The event, organised by the International Labour Organization and the International Training Centre of the ILO, provided lawyers, judges, legal practitioners and academics from around the world with an insight into the guiding role of the Maritime Labour Convention in advancing decent work in the maritime industry. It included a peer review on the legal aspects of key issues such as working conditions, health and safety, recruitment and placement, discrimination, grievances and complaints procedures.
Obtaining redress in case of violation of seafarers’ rights is often challenging as a result of the multiple jurisdictions and laws and regulations involved.
Deirdre Fitzpatrick explains: “It is crucial that the legal profession can effectively enforce the MLC for seafarers and shipowners alike. Despite the MLC 2006, seafarers continue to encounter many work related problems, in particular in relation to payment of wages, abandonment, repatriation and compensation in cases of death or long-term disability. More than ever before, seafarers are seeking advice from lawyers and access to courts and good legal assistance is vital in the event of labour disputes.
“SRI has collaborated with the ILO to develop this Symposium and to deliver a programme that has raised awareness and expanded knowledge around case law concerning the MLC. This was a ground breaking event which opened dialogue focusing on issues arising in the context of labour disputes and explored a comparative analysis of court decisions concerning the MLC at the international and national level”.
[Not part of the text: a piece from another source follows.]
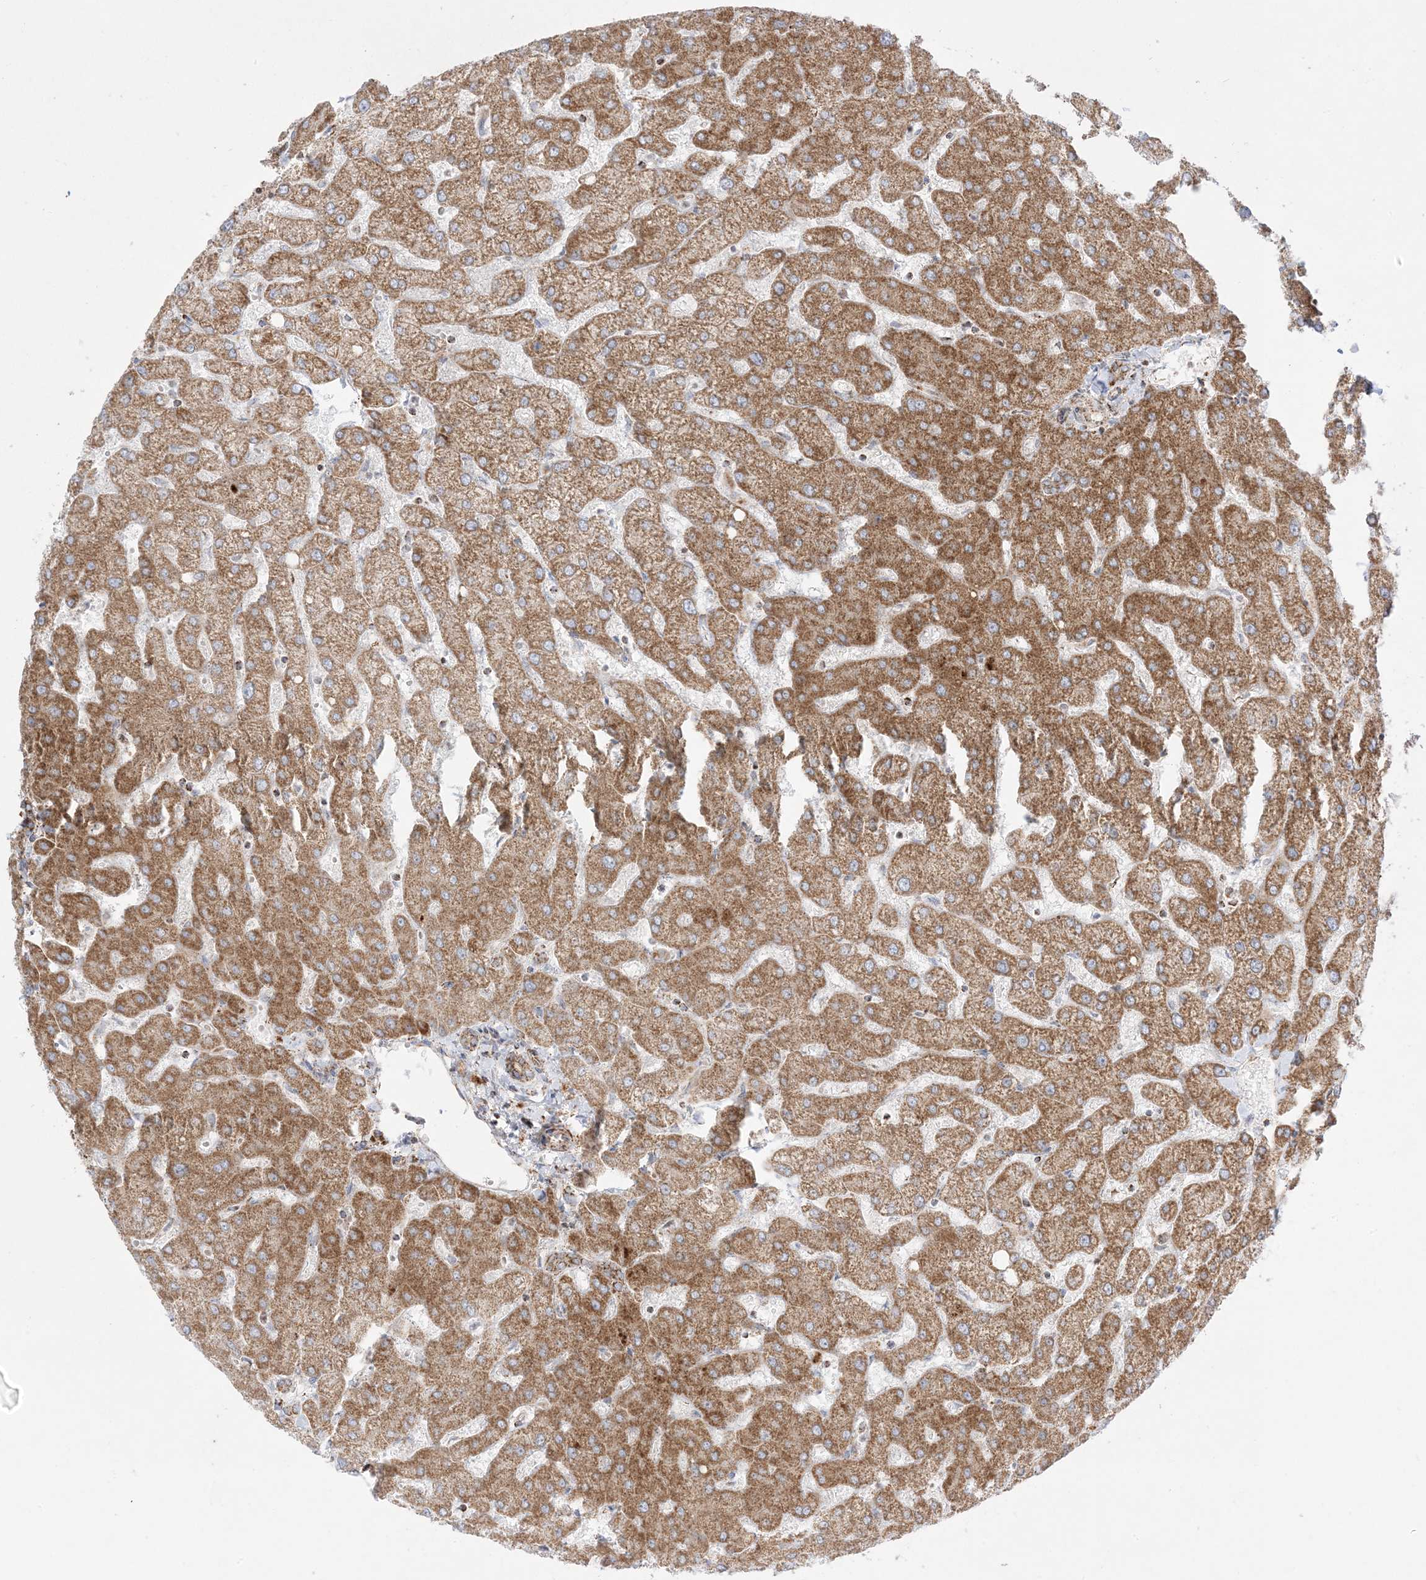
{"staining": {"intensity": "weak", "quantity": ">75%", "location": "cytoplasmic/membranous"}, "tissue": "liver", "cell_type": "Cholangiocytes", "image_type": "normal", "snomed": [{"axis": "morphology", "description": "Normal tissue, NOS"}, {"axis": "topography", "description": "Liver"}], "caption": "High-power microscopy captured an IHC histopathology image of unremarkable liver, revealing weak cytoplasmic/membranous staining in about >75% of cholangiocytes.", "gene": "MRPS36", "patient": {"sex": "female", "age": 54}}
SRI engaged with national lawyers from around the world to provide a selection of major issues and decisions for discussion at the Symposium. It is hoped that in the future these legal professionals will better understand the issues and work to facilitate as much harmonisation as possible for future legal decisions made by courts around the world.
Working and living conditions of seafarers have always been of special concern to the ILO. In February 2006, the Maritime Labour Convention (MLC, 2006) was adopted by government, employer and worker representatives. Widely known as the ‘seafarers’ bill of rights’, it is unique in its effects on both seafarers and quality shipping.